Zardari, now the president of Pakistan, has yielded to the enormous pressures from Washington and launched the long-demanded offensive against areas the U.S. claims are controlled by the Taliban—a religious/political group the U.S. was supporting not that long ago, when it wanted to overthrow a progressive government in Afghanistan that was close to the Soviet Union.

The offensive started just as Zardari was on his way to Washington to meet with President Barack Obama and top representatives of the State Department and Pentagon.

An ominous command switch

At the same time, U.S. Defense Secretary Robert Gates replaced the top U.S. commander in Afghanistan, Gen. David McKiernan, with Lt. Gen. Stanley McChrystal. As bad as McKiernan was, it appears that McChrystal will be even worse news for the people of that beleaguered country.

McChrystal’s resume includes years in charge of Joint Special Operations Command—“special ops” soldiers who are trained to disregard conventional laws of war and have been described as the “snake-eating, slit-their-throat” guys—in other words, they are specialists in the most vicious forms of killing.

The Obama administration is also sending thousands more U.S. troops to Afghanistan, despite the obvious mandate it got from the people to end the wars there and in Iraq and bring the troops home.

All this bloodshed and threats of much more cannot wipe away the fact that the U.S. war in Afghanistan is in deep trouble. It is being admitted more and more openly in the Western media that the population is openly against the war and occupation. Demonstrations occur with regularity, especially when yet another village has been bombed and scores of people are incinerated or blown to bits by U.S. bombs.

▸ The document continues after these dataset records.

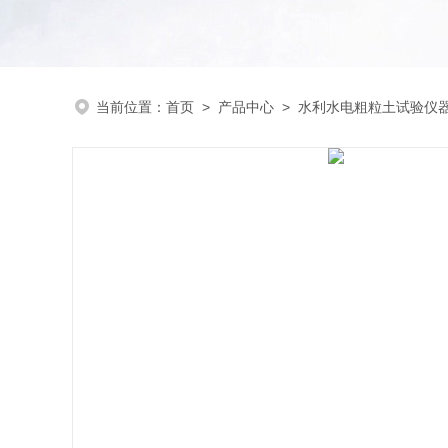
当前位置：
首页
>
产品中心
>
水利水电粗粒土试验仪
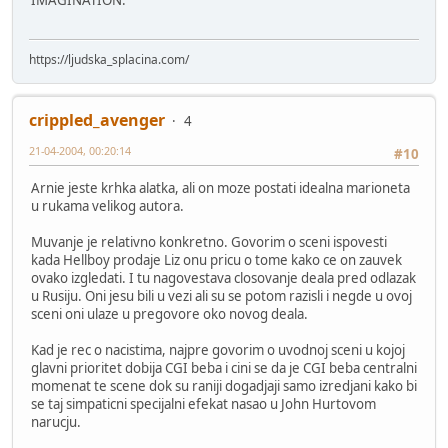
IMAGINATION.
https://ljudska_splacina.com/
crippled_avenger
4
21-04-2004, 00:20:14
#10
Arnie jeste krhka alatka, ali on moze postati idealna marioneta
u rukama velikog autora.
Muvanje je relativno konkretno. Govorim o sceni ispovesti
kada Hellboy prodaje Liz onu pricu o tome kako ce on zauvek
ovako izgledati. I tu nagovestava closovanje deala pred odlazak
u Rusiju. Oni jesu bili u vezi ali su se potom razisli i negde u ovoj
sceni oni ulaze u pregovore oko novog deala.
Kad je rec o nacistima, najpre govorim o uvodnoj sceni u kojoj
glavni prioritet dobija CGI beba i cini se da je CGI beba centralni
momenat te scene dok su raniji dogadjaji samo izredjani kako bi
se taj simpaticni specijalni efekat nasao u John Hurtovom
narucju.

And so, in typical fashion, the imperialists are escalating the war in order to save it. They have unleashed a whole new chain of circumstances in Pakistan, hoping to pit militant Muslims there against those who want a secular country. They are also banking on using the Pakistani military against the people, as they have done so successfully before with a whole string of U.S.-supported military dictators.

The British Empire was built on divide and conquer. It would behoove the warhawks in the Pentagon to remember what happened to the British when they once again tried to conquer Afghanistan in the 1890s.

British destroyed but did not conquer

Despite their scorched earth policies and their use of mercenaries from India, the British could not conquer Malakand, the same area now under bombardment, in their 1897 campaign against the Pashtun people. Winston Churchill himself took part in that campaign and wrote a vilely racist book about it.

The British had repeating rifles and could mow down the heroic Pashtun defenders, yet they never could conquer them.

Today, Amnesty International’s Asia-Pacific director, Sam Zarifi, says the Pakistani army “seems to be pursuing a scorched earth policy” in Malakand. The military has imposed a “shoot on sight” policy for anyone violating an indefinite curfew imposed there. (Washington Post, May 14)

But the spirit of resistance to imperial/colonial domination that defeated the British in 1897 continues to run strong throughout the Swat Valley and the whole area of the North West Frontier. These latest atrocities will only burn it that much deeper into the hearts of the people for generations to come.